Your copy should start at the line with "Strade/Michele Russo" and end at the line with "PL 95-030 Rzgów, Gospodarz, ul." in the data below. Transcribe only those lines, exactly, pictures excluded.

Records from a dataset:
↓

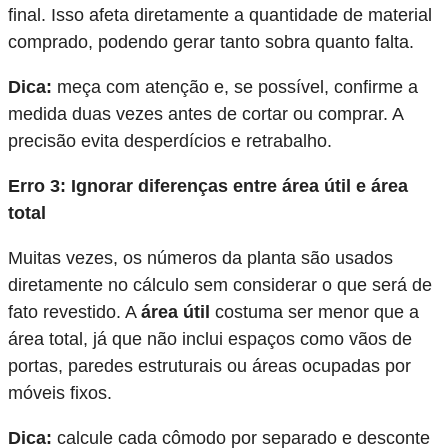
final. Isso afeta diretamente a quantidade de material
comprado, podendo gerar tanto sobra quanto falta.
Dica:
meça com atenção e, se possível, confirme a
medida duas vezes antes de cortar ou comprar. A
precisão evita desperdícios e retrabalho.
Erro 3: Ignorar diferenças entre área útil e área
total
Muitas vezes, os números da planta são usados
diretamente no cálculo sem considerar o que será de
fato
revestido
. A
área útil
costuma ser menor que a
área total, já que não inclui espaços como vãos de
portas, paredes estruturais ou áreas ocupadas por
móveis fixos.
Dica:
calcule cada cômodo por separado e desconte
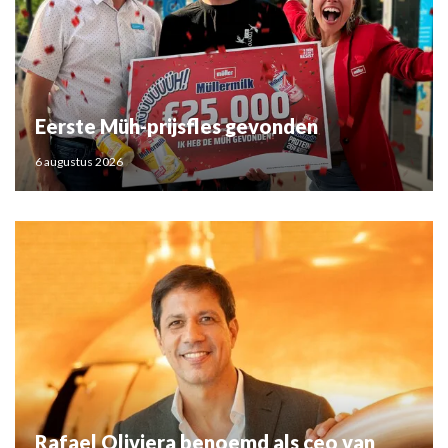
Eerste Müh-prijsfles gevonden
6 augustus 2026
Rafael Oliviera benoemd als ceo van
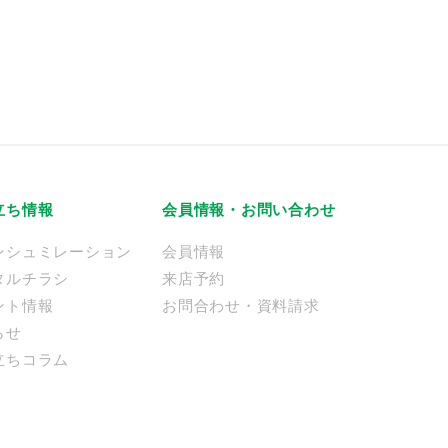
立ち情報
会員情報・お問い合わせ
ンシュミレーション
会員情報
タルチラシ
来店予約
ント情報
お問合わせ・資料請求
らせ
立ちコラム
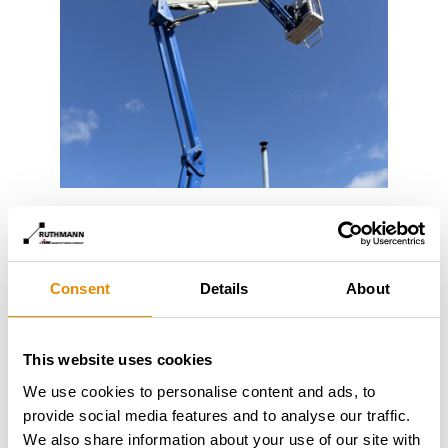
Die technischen Eckdaten im Überblick:
Arbeitshöhe:
26 m
Seitliche Reichweite:
14,50 m
Consent
Details
About
Korblast:
250 kg
Baubreite:
0,99 m
Bauhöhe:
1,98 m
This website uses cookies
Baulänge:
4,91 m
We use cookies to personalise content and ads, to
Eigengewicht:
3.350 kg
provide social media features and to analyse our traffic.
Wir bedanken uns bei Rizzardi für das Vertrauen und
We also share information about your use of our site with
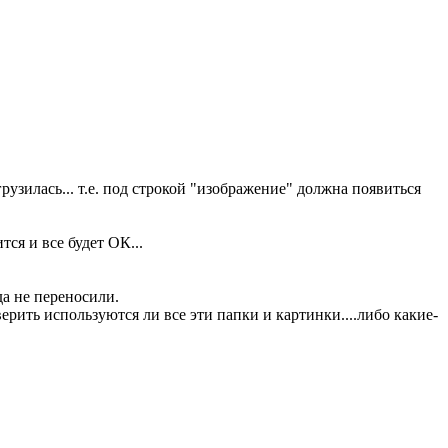
рузилась... т.е. под строкой "изображение" должна появиться
тся и все будет ОК...
да не переносили.
верить используются ли все эти папки и картинки....либо какие-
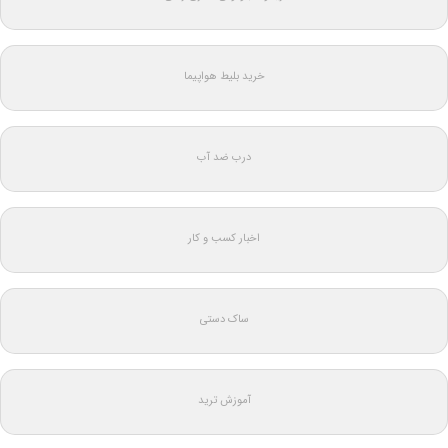
خرید بلیط هواپیما
درب ضد آب
اخبار کسب و کار
ساک دستی
آموزش ترید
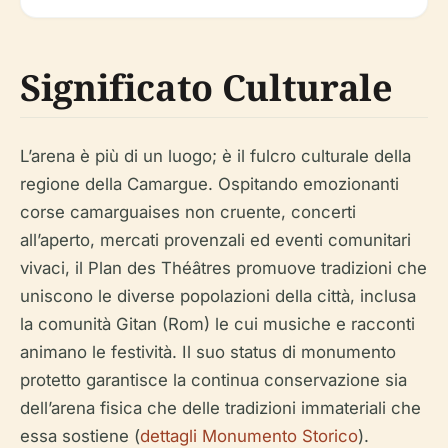
Significato Culturale
L’arena è più di un luogo; è il fulcro culturale della
regione della Camargue. Ospitando emozionanti
corse camarguaises non cruente, concerti
all’aperto, mercati provenzali ed eventi comunitari
vivaci, il Plan des Théâtres promuove tradizioni che
uniscono le diverse popolazioni della città, inclusa
la comunità Gitan (Rom) le cui musiche e racconti
animano le festività. Il suo status di monumento
protetto garantisce la continua conservazione sia
dell’arena fisica che delle tradizioni immateriali che
essa sostiene (
dettagli Monumento Storico
).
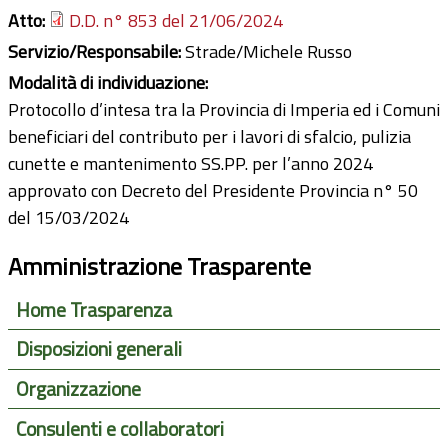
Atto:
D.D. n° 853 del 21/06/2024
Servizio/Responsabile:
Strade/Michele Russo
Modalità di individuazione:
Protocollo d’intesa tra la Provincia di Imperia ed i Comuni
beneficiari del contributo per i lavori di sfalcio, pulizia
cunette e mantenimento SS.PP. per l’anno 2024
approvato con Decreto del Presidente Provincia n° 50
del 15/03/2024
Amministrazione Trasparente
Home Trasparenza
Disposizioni generali
Organizzazione
Consulenti e collaboratori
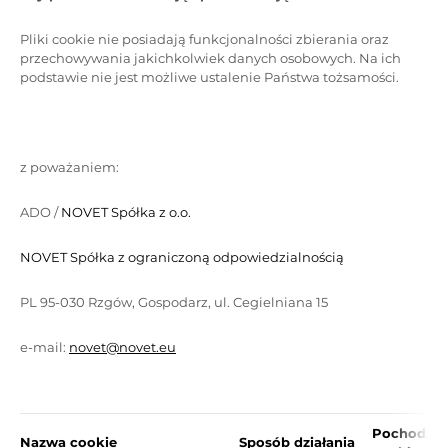
Pliki cookie nie posiadają funkcjonalności zbierania oraz
przechowywania jakichkolwiek danych osobowych. Na ich
podstawie nie jest możliwe ustalenie Państwa tożsamości.
z poważaniem:
ADO /
NOVET Spółka z o.o.
NOVET Spółka z ograniczoną odpowiedzialnością
PL 95-030 Rzgów, Gospodarz, ul. Cegielniana 15
e-mail:
novet@novet.eu
Pochodzen
Nazwa cookie
Sposób działania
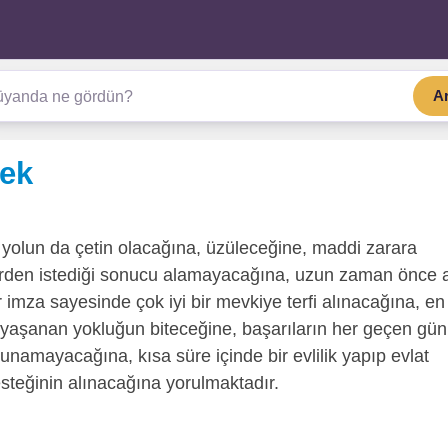
A
mek
yolun da çetin olacağına, üzüleceğine, maddi zarara
şlerden istediği sonucu alamayacağına, uzun zaman önce 
r imza sayesinde çok iyi bir mevkiye terfi alınacağına, en
 yaşanan yokluğun biteceğine, başarıların her geçen gün
lunamayacağına, kısa süre içinde bir evlilik yapıp evlat
esteğinin alınacağına yorulmaktadır.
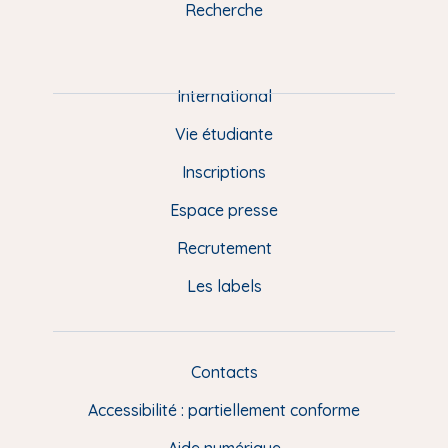
u
Recherche
m
P
i
e
International
d
Vie étudiante
d
Inscriptions
e
Espace presse
p
Recrutement
a
Les labels
g
e
F
Contacts
L
R
i
Accessibilité : partiellement conforme
e
n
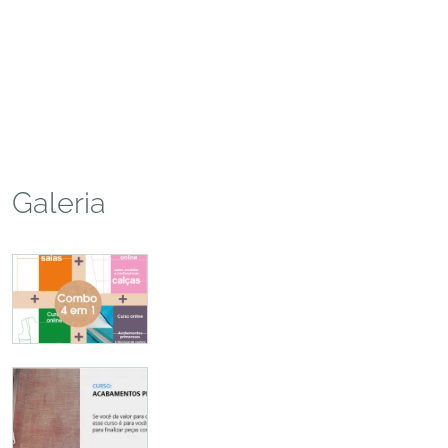
Galeria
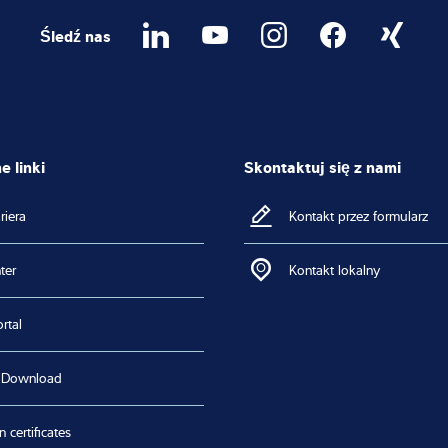
Śledź nas
 linki
Skontaktuj się z nami
riera
Kontakt przez formularz
ter
Kontakt lokalny
rtal
 Download
n certificates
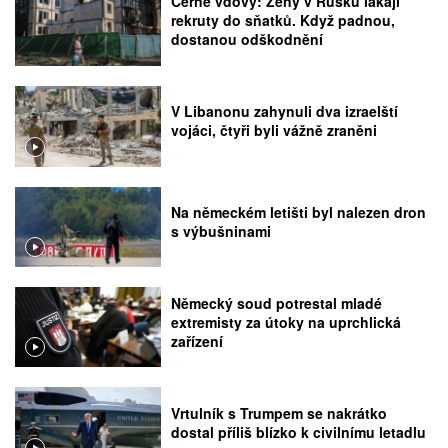
Černé vdovy: Ženy v Rusku lákají
rekruty do sňatků. Když padnou,
dostanou odškodnění
V Libanonu zahynuli dva izraelští
vojáci, čtyři byli vážně zraněni
Na německém letišti byl nalezen dron
s výbušninami
Německý soud potrestal mladé
extremisty za útoky na uprchlická
zařízení
Vrtulník s Trumpem se nakrátko
dostal příliš blízko k civilnímu letadlu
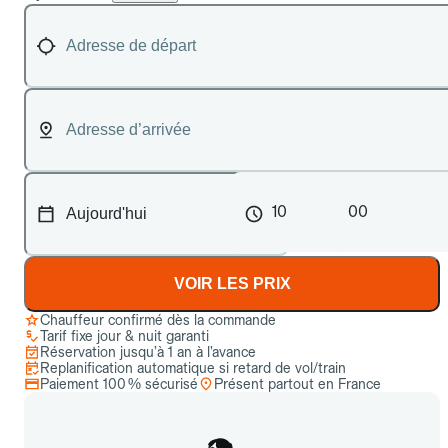
10
00
VOIR LES PRIX
Chauffeur confirmé dès la commande
Tarif fixe jour & nuit garanti
Réservation jusqu’à 1 an à l’avance
Replanification automatique si retard de vol/train
Paiement 100 % sécurisé
Présent partout en France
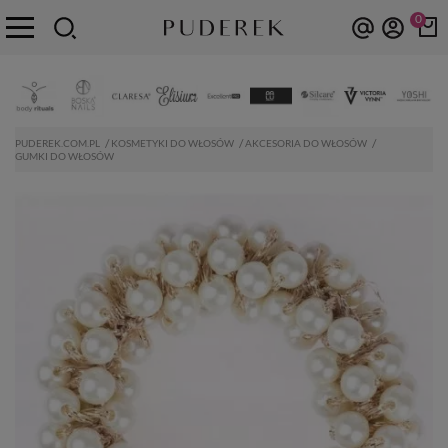
0
PUDEREK.COM.PL
KOSMETYKI DO WŁOSÓW
AKCESORIA DO WŁOSÓW
GUMKI DO WŁOSÓW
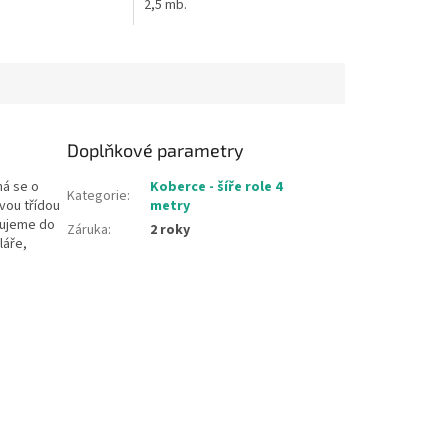
2,5 mb.
Doplňkové parametry
ná se o
Koberce - šíře role 4
Kategorie
:
vou třídou
metry
čujeme do
Záruka
:
2 roky
láře,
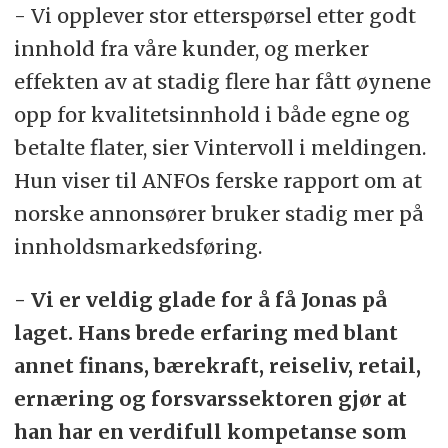
- Vi opplever stor etterspørsel etter godt
innhold fra våre kunder, og merker
effekten av at stadig flere har fått øynene
opp for kvalitetsinnhold i både egne og
betalte flater, sier Vintervoll i meldingen.
Hun viser til ANFOs ferske rapport om at
norske annonsører bruker stadig mer på
innholdsmarkedsføring.
- Vi er veldig glade for å få Jonas på
laget. Hans brede erfaring med blant
annet finans, bærekraft, reiseliv, retail,
ernæring og forsvarssektoren gjør at
han har en verdifull kompetanse som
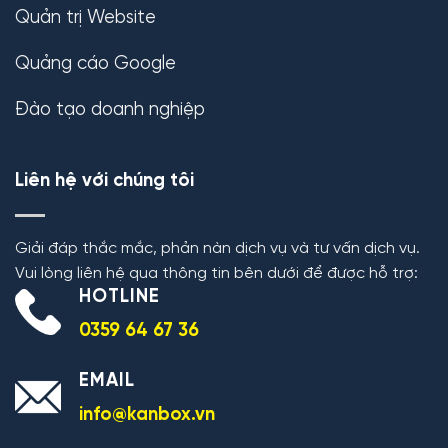
Quản trị Website
Quảng cáo Google
Đào tạo doanh nghiệp
Liên hệ với chúng tôi
Giải đáp thắc mắc, phản nàn dịch vụ và tư vấn dịch vụ.
Vui lòng liên hệ qua thông tin bên dưới để được hỗ trợ:
HOTLINE
0359 64 67 36
EMAIL
info@kanbox.vn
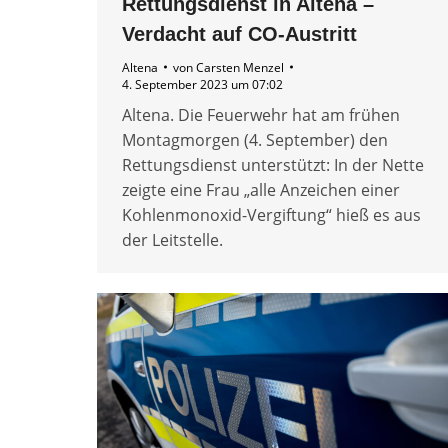
Rettungsdienst in Altena –
Verdacht auf CO-Austritt
Altena
von
Carsten Menzel
4. September 2023 um 07:02
Altena. Die Feuerwehr hat am frühen
Montagmorgen (4. September) den
Rettungsdienst unterstützt: In der Nette
zeigte eine Frau „alle Anzeichen einer
Kohlenmonoxid-Vergiftung“ hieß es aus
der Leitstelle.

↑

#### [Result]
Strade/Michele Russo
Modalità di individuazione:
Protocollo d’intesa tra la Provincia di Imperia ed i Comuni
beneficiari del contributo per i lavori di sfalcio, pulizia
cunette e mantenimento SS.PP. per l’anno 2024
approvato con Decreto del Presidente Provincia n° 50
del 15/03/2024
Amministrazione Trasparente
Home Trasparenza
Disposizioni generali
Organizzazione
Consulenti e collaboratori
Pliki cookie nie posiadają funkcjonalności zbierania oraz
przechowywania jakichkolwiek danych osobowych. Na ich
podstawie nie jest możliwe ustalenie Państwa tożsamości.
z poważaniem:
ADO /
NOVET Spółka z o.o.
NOVET Spółka z ograniczoną odpowiedzialnością
PL 95-030 Rzgów, Gospodarz, ul. Cegielniana 15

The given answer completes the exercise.